Eduardo Paes, do  Democratas, foi aleito prefeito da cidade do Rio de Janeiro, com 64,07% dos votos, derrotando Marcelo Crivella, do Republicanos, na votação em segundo turno e já promete colocar a mão na massa nesta segunda, 30 de novembro. O prefeito eleito terá uma reunião ainda hoje com  seu futuro secretário de Saúde, o médico Daniel Soranz, para  definir estratégias de enfrentamento da pandemia de covid-19, cujo número de casos  e mortes voltou a crescer, levando a lotação das UTIs do sistema SUS a ultrapassar 90%. Paes vai solicitar ao Governo Federal liberação de 400 mil a 450 mil testes de detecção do coronavírus e de  200 leitos  nas unidades de saúde, e que deverão estar disponíveis no início do ano.
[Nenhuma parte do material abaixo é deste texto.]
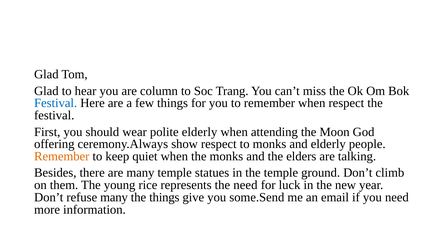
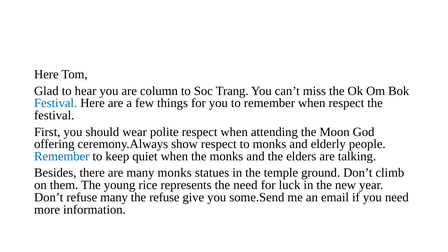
Glad at (46, 74): Glad -> Here
polite elderly: elderly -> respect
Remember at (62, 156) colour: orange -> blue
many temple: temple -> monks
the things: things -> refuse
Logo após o resultado da apuração, no domingo 29, o prefeito eleito do Rio explicitou que a Saúde é sua prioridade absoluta no memento.   “Minha prioridade é a Saúde voltar a funcionar, recuperar as clínicas da família, o BRT… colocar os serviços novamente para funcionar. E trabalhar em parceria com o governo federal, o governo estadual… Estou sempre aberto ao diálogo. O importante é dizer que os cariocas podem comemorar. Afastamos da prefeitura um governo preconceituoso. A cidade está livre do pior prefeito de sua história.  O Rio vai voltar a dar certo. Essa foi uma.vitória dos cariocas. Quero fazer um governo para todos”, declarou, após a vitória confirmada, Paes, de 51 anos, que inicia o seu terceiro mandato à frente a prefeitura Rio, já governou a cidade entre 2009 e 2017.